Extracted page text data:
■ ■ ■ ■

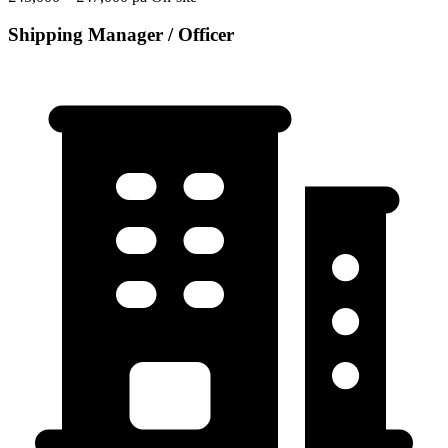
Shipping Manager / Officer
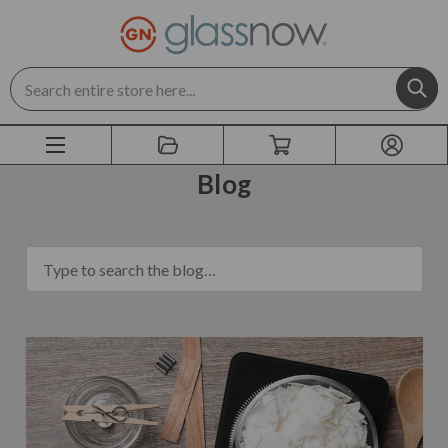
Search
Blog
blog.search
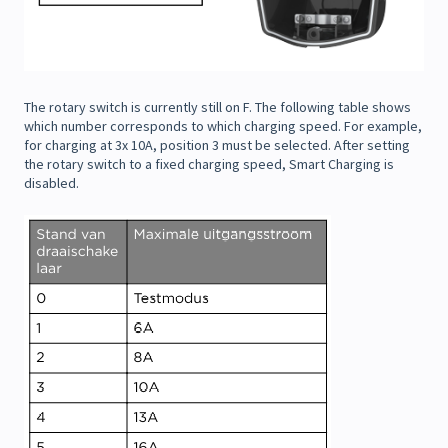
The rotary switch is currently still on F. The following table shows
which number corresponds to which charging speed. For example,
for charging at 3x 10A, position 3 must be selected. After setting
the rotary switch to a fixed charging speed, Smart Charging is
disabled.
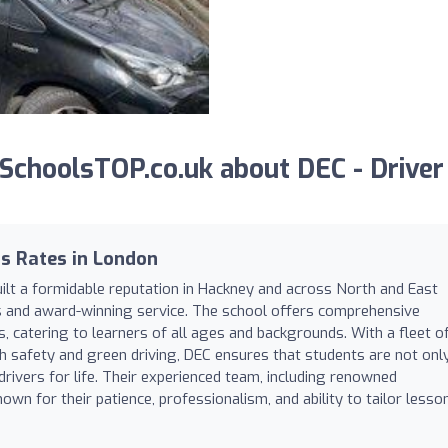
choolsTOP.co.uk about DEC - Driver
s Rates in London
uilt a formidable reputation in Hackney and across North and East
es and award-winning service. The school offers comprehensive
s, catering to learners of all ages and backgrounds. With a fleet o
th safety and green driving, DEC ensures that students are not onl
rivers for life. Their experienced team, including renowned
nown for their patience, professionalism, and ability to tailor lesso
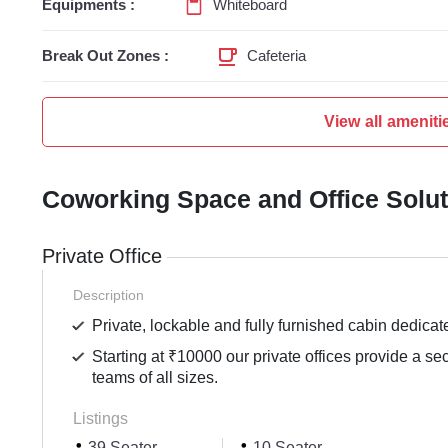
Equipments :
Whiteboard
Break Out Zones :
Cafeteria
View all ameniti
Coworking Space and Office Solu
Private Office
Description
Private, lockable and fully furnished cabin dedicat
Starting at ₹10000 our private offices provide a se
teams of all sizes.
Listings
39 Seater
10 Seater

■ ■ ■ ■

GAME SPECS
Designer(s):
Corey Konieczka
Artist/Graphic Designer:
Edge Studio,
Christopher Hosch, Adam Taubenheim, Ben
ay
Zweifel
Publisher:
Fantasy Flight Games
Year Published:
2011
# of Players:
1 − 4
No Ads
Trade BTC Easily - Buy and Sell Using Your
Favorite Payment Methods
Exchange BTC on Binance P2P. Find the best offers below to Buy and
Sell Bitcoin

■ ■ ■ ■

TASK DESCRIPTION
All lines above from the one holding "Favorite Payment Methods" to the one holding "Sell Bitcoin", inclusive, are to be copied exactly; no other line is wanted.

REPLY
Favorite Payment Methods
Exchange BTC on Binance P2P. Find the best offers below to Buy and
Sell Bitcoin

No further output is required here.